**SELECTION**
(begin)
[Standards] Rayo feedback.

Ben Langfeld ben at langfeld.me
Fri Aug 14 19:11:44 UTC 2015

On 14 August 2015 at 06:26, Kevin Smith <kevin.smith at isode.com> wrote:

> Again, Sorry Ben that I didn’t receive this mail at the time.

Hey Kevin!

I’ve elided lots of points that seem addressed (thanks).
> On 21 Jun 2015, at 20:53, Ben Langfeld <ben at langfeld.me> wrote:
> > 1) Does leading with the examples help or hinder here? I found the
> examples at the start of one particular use case left more more confused
> than I think I would have been jumping straight in to what it’s trying to
> achieve. (No impact on going to Draft)
> >
> > Would it be better, do you think, to move this example to be an intro to
> section 6 (Session Flow)?
> I think it might well be, yes. I’d like a second opinion, though to check
> it’s not just me being stupid. Fippo, perhaps?
> > 2) 5.1 (Actors) places requirements that these JIDs for
> components/mixers can only be only be under subdomains - why is this?
> AFAIK, this is the only part of XMPP that implies any relationship between
> a domain and a subdomain, and it doesn’t immediately seem like a useful
> restriction.
> >
> > Not true. The word I used was "perhaps". This is simply to point out
> that full JIDs must be used to address these entities and no relationship
> between domains may be assumed.
> I think that at least the table in 5.2 is quite explicit in requiring
> things to be a subdomain - I take it this wasn’t intended.

Actually quite the opposite:

> where elements in square brackets are optional

<call ID>@[<call sub-domain>.]<service domain>/<component ID>

Quite explicitly optional, I'd say.

> > 3) 5.1.6 Is calling things Components the most useful terminology here,
> when Components have a well-established meaning in XMPP (and a RAYO server
> is likely to be such a component).
> >
> > These are asynchronous, independent resources attached to a call. The
> term "component" came up in the very first days of this specification and
> has stuck. I would be open to suggestions for an alternative term if it
> appropriately conveys the meaning, but one does not immediately come to
> mind.
> Would resource work? These things seem to be addressed by their resource
> part in the JID. Again, I think another opinion would be helpful.
(end)
**RECORD SET**
(begin)
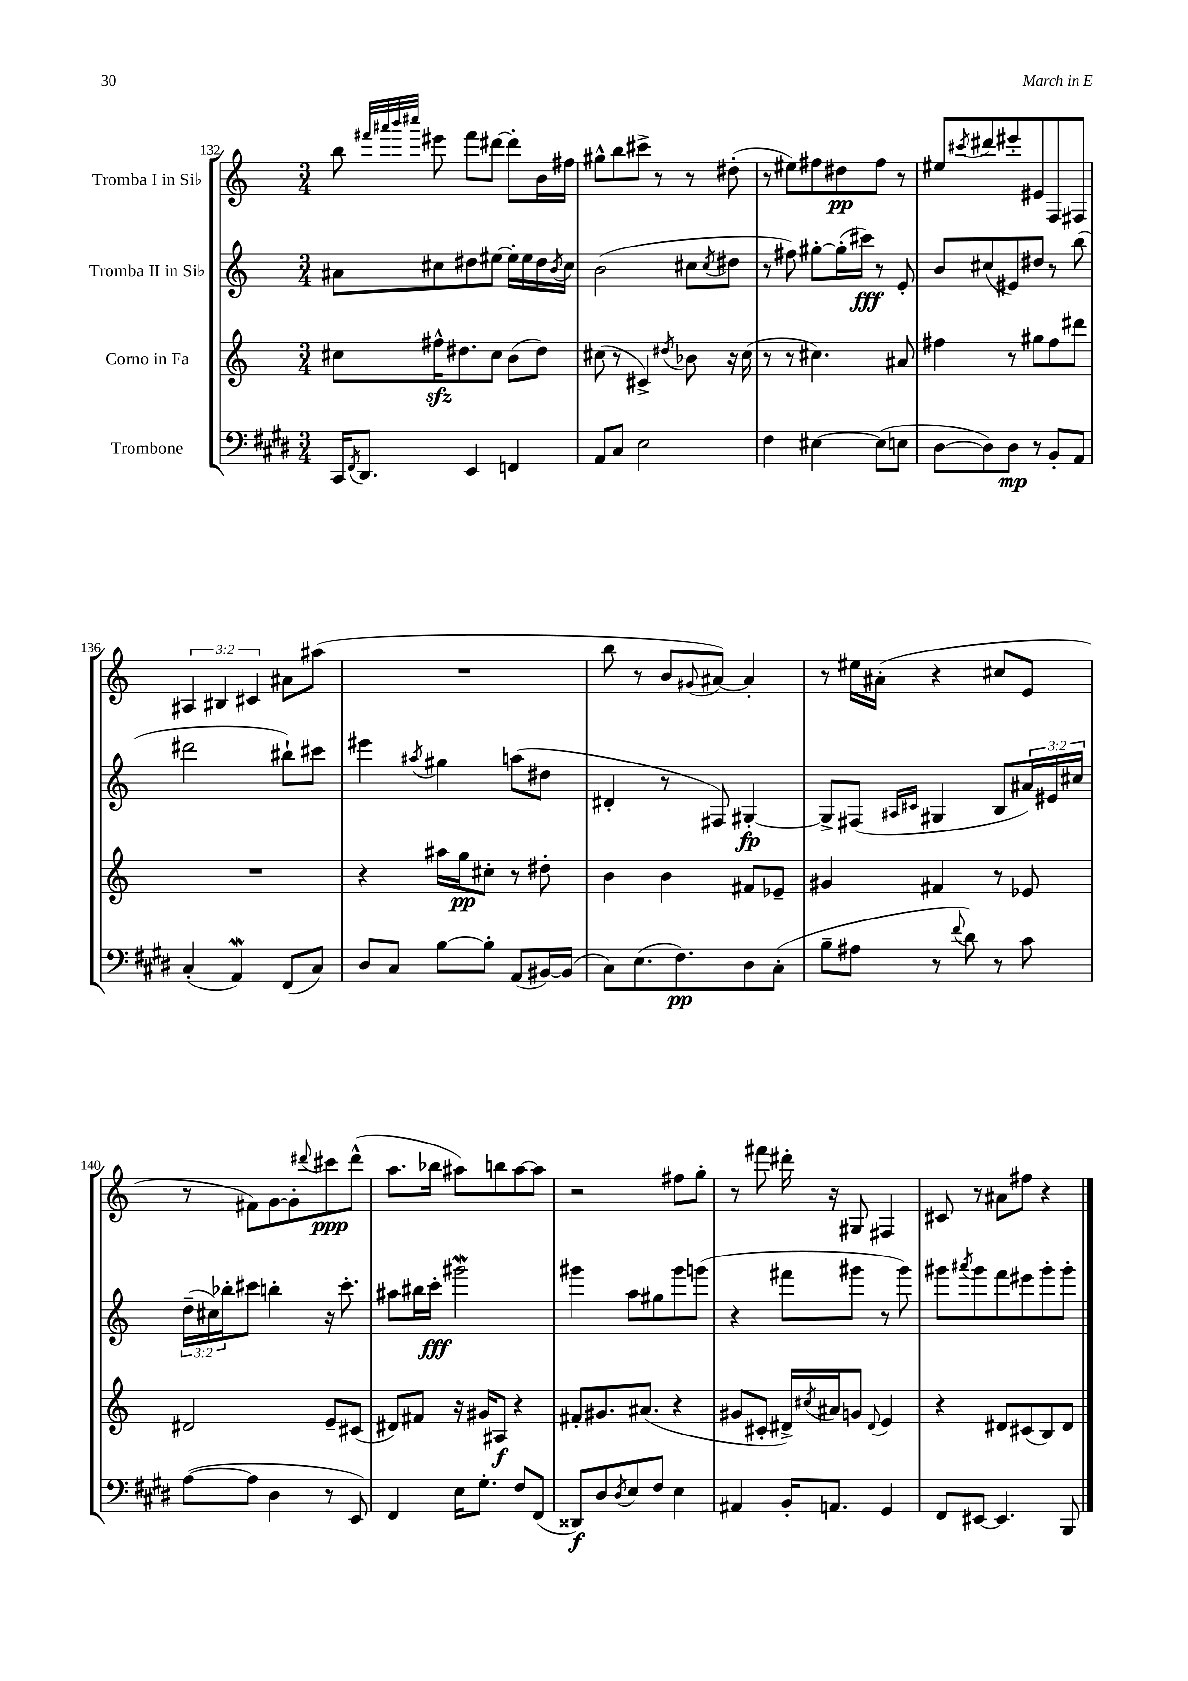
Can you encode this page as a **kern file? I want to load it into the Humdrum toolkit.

**kern	**dynam	**kern	**dynam	**kern	**dynam	**kern	**dynam
*part4	*part4	*part3	*part3	*part2	*part2	*part1	*part1
*staff4	*staff4	*staff3	*staff3	*staff2	*staff2	*staff1	*staff1
*I"Trombone	*	*I"Corno in Fa	*	*I"Tromba II in Si♭	*	*I"Tromba I in Si♭	*
*clefF4	*	*clefG2	*	*clefG2	*	*clefG2	*
*k[f#c#g#d#]	*	*k[]	*	*k[]	*	*k[]	*
*M3/4	*	*M3/4	*	*M3/4	*	*M3/4	*
=132	=132	=132	=132	=132	=132	=132	=132
16CC#/KL	.	8cc#X\L	.	8a#X\L	.	8bb\	.
8qFF#/	.	.	.	.	.	.	.
8.DD#/J	.	.	.	.	.	.	.
.	.	.	.	.	.	32qqfff#X/LLL	.
.	.	.	.	.	.	32qqaaa#X/	.
.	.	.	.	.	.	32qqbbb/	.
.	.	.	.	.	.	32qqcccc#X/JJJ	.
.	.	16ff#Xzz^^\K	.	8cc#X\	.	8eee#X\	.
.	.	8.dd#X\	.	.	.	.	.
4EE/	.	.	.	8dd#X\	.	8fff#\L	.
.	.	8cc#\J	.	[8ee#X\J	.	[8ddd#X\J	.
4FFn/	.	(8b\L	.	16ee#'\LL]	.	8ddd#'\L]	.
.	.	.	.	16ee#\	.	.	.
.	.	8dd#\J)	.	16dd#\	.	16b\L	.
.	.	.	.	8qb/	.	.	.
.	.	.	.	16cc#\JJ	.	16ff#X\JJ	.
=133	=133	=133	=133	=133	=133	=133	=133
8AA/L	.	(8cc#X\	.	(2b\	.	8gg#X^^\L	.
8C#/J	.	8r	.	.	.	8bb\	.
2E\	.	4c#X^/)	.	.	.	8ccc#X^\J	.
.	.	.	.	.	.	8r	.
.	.	8qdd#X/	.	.	.	.	.
.	.	8b-X\	.	8cc#X\L	.	8r	.
.	.	.	.	8qcc#/	.	.	.
.	.	16r	.	8dd#X\J	.	(8dd#X'\	.
.	.	(16cc#\	.	.	.	.	.
=134	=134	=134	=134	=134	=134	=134	=134
4F#\	.	8r	.	8r	.	8r	.
.	.	8r	.	8ff#X\)	.	8ee#X\L)	.
[4E#X\	.	4.cc#X\)	.	[8gg#X'\L	.	8ff#X\	.
.	.	.	.	(16gg#'\L]	.	8dd#X\	pp
.	.	.	.	16ccc#X\JJ)	fff	.	.
(8E#\L]	.	.	.	8r	.	8ff#\J	.
8En\J	.	8a#X/	.	8e'/	.	8r	.
=135	=135	=135	=135	=135	=135	=135	=135
[8D#\L	.	4ff#X\	.	8b/L	.	8ee#X/L	.
.	.	.	.	.	.	8qccc#X/	.
8D#\])	.	.	.	(8cc#X/	.	8ddd#X/	.
8D#\J	mp	8r	.	8e#X/)	.	8eee#X'/	.
8r	.	8gg#X\L	.	8dd#X/J	.	8e#X/	.
8BB'/L	.	8ff#\	.	8r	.	8F/	.
8AA/J	.	8ddd#X\J	.	(8bb\	.	8F#X/J	.
!!LO:LB:g=z
=136	=136	=136	=136	=136	=136	=136	=136
(4C#'/	.	2.r	.	2ddd#X\	.	6A#X/	.
.	.	.	.	.	.	6B#X/	.
4AAw/)	.	.	.	.	.	.	.
.	.	.	.	.	.	6c#X/	.
(8FF#/L	.	.	.	8bb#X`\L)	.	8a#X\L	.
8C#/J)	.	.	.	8ccc#X\J	.	(8aa#X\J	.
=137	=137	=137	=137	=137	=137	=137	=137
8D#/L	.	4r	.	4eee#X\	.	2.r	.
8C#/J	.	.	.	.	.	.	.
.	.	.	.	8qaa#X/	.	.	.
[8B\L	.	16aa#X\LL	.	4gg#X\	.	.	.
.	.	16gg\J	pp	.	.	.	.
8B'\J]	.	8cc#X'\J	.	.	.	.	.
(8AA/L	.	8r	.	(8aan\L	.	.	.
[16BB#X/L)	.	8dd#X'\	.	8dd#X\J	.	.	.
(16BB#/JJ]	.	.	.	.	.	.	.
=138	=138	=138	=138	=138	=138	=138	=138
8C#\L)	.	4b\	.	4d#X'/	.	8bb\	.
(8.E\	.	.	.	.	.	8r	.
.	.	4b\	.	8r	.	8b/L	.
8.F#\)	pp	.	.	.	.	.	.
.	.	.	.	.	.	8qqg#X/	.
.	.	.	.	8F#X/)	.	[8a#X/J)	.
8D#\	.	8f#X/L	.	[4G#X'/	fp	4a#'/]	.
(8C#'\J	.	8e-X~/J	.	.	.	.	.
=139	=139	=139	=139	=139	=139	=139	=139
8B~\L	.	4g#X/	.	8G#^/L]	.	8r	.
8A#X\J	.	.	.	(8F#X/J	.	16ee#X\LL	.
.	.	.	.	.	.	(16a#X'\JJ	.
.	.	.	.	16qqA#X/LL	.	.	.
.	.	.	.	16qqc#X/JJ	.	.	.
8r	.	4f#X/	.	4G#X/	.	4r	.
8qqf#/	.	.	.	.	.	.	.
8d#\)	.	.	.	.	.	.	.
8r	.	8r	.	8B/L	.	8cc#X/L	.
8c#\	.	8e-X/	.	24a#X/L)	.	8e/J	.
.	.	.	.	24e#X/	.	.	.
.	.	.	.	24cc#X/JJ	.	.	.
!!LO:LB:g=z
=140	=140	=140	=140	=140	=140	=140	=140
([8A\L	.	2d#X/	.	(24dd~\LL	.	8r	.
.	.	.	.	24cc#X\)	.	.	.
.	.	.	.	24bb-X'\J	.	.	.
8A\J]	.	.	.	8ccc#X\J	.	8f#X\L)	.
4D#\	.	.	.	4bbn'\	.	[8g\	.
.	.	.	.	.	.	8g'\]	.
.	.	.	.	.	.	8qqddd#X/	.
8r	.	8e~/L	.	16r	.	8ccc#X\	ppp
.	.	.	.	8.ccc#'\	.	.	.
8EE/)	.	(8c#X/J	.	.	.	(8ddd#^^\J	.
=141	=141	=141	=141	=141	=141	=141	=141
4FF#/	.	8d#X/L)	.	8aa#X\L	.	8.aa\L	.
.	.	8f#X/J	.	16bb#X\L	.	.	.
.	.	.	.	16ccc'\JJ	fff	16bb-X\Jk	.
16E\KL	.	16r	.	2ggg#XW\	.	8aa#X\L)	.
8.G#'\J	.	16g#X/KL	.	.	.	.	.
.	.	8A#X/J	f	.	.	8bbn\	.
8F#/L	.	4r	.	.	.	[8aa#\	.
(8FF#/J	.	.	.	.	.	8aa#\J]	.
=142	=142	=142	=142	=142	=142	=142	=142
8DD##X/L)	f	8f#X'/L	.	4ggg#X\	.	2r	.
8D#/	.	8.g#X/	.	.	.	.	.
8qD#/	.	.	.	.	.	.	.
8E/	.	.	.	8aa\L	.	.	.
.	.	(8.a#X/J	.	.	.	.	.
8F#/J	.	.	.	8gg#X\	.	.	.
4E\	.	4r	.	8ggg#\	.	8ff#X\L	.
.	.	.	.	(8gggn\J	.	8gg'\J	.
=143	=143	=143	=143	=143	=143	=143	=143
4AA#X/	.	8g#X/L	.	4r	.	8r	.
.	.	8c#X'/J	.	.	.	8fff#X\	.
16BB'/KL	.	16d#X^/LL)	.	8fff#X\L	.	16ddd#X'\	.
.	.	8qcc#X/	.	.	.	.	.
8.AAn/J	.	16a#X/J	.	.	.	16r	.
.	.	8gn/J	.	8ggg#X\J	.	8G#X/	.
.	.	8qqd#/	.	.	.	.	.
4GG#/	.	4e/	.	8r	.	4F#X/	.
.	.	.	.	8ggg#\)	.	.	.
=144	=144	=144	=144	=144	=144	=144	=144
8FF#/L	.	4r	.	8ggg#X\L	.	8c#X/	.
.	.	.	.	8qaaa#X/	.	.	.
[8EE#X/J	.	.	.	8ggg#\	.	8r	.
4.EE#/]	.	8d#X/L	.	8fff\	.	8a#X\L	.
.	.	(8c#X/	.	8eee#X\	.	8ff#X\J	.
.	.	8B/)	.	8ggg#'\	.	4r	.
8BBB/	.	8d#/J	.	8ggg#'\J	.	.	.
==	==	==	==	==	==	==	==
*-	*-	*-	*-	*-	*-	*-	*-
(end)
**AIM**
Write out the stretch of the Rayo feedback thread above from "Actually quite the" through "such a component).".

**FULL RESPONSE**
Actually quite the opposite:

> where elements in square brackets are optional

<call ID>@[<call sub-domain>.]<service domain>/<component ID>

Quite explicitly optional, I'd say.

> > 3) 5.1.6 Is calling things Components the most useful terminology here,
> when Components have a well-established meaning in XMPP (and a RAYO server
> is likely to be such a component).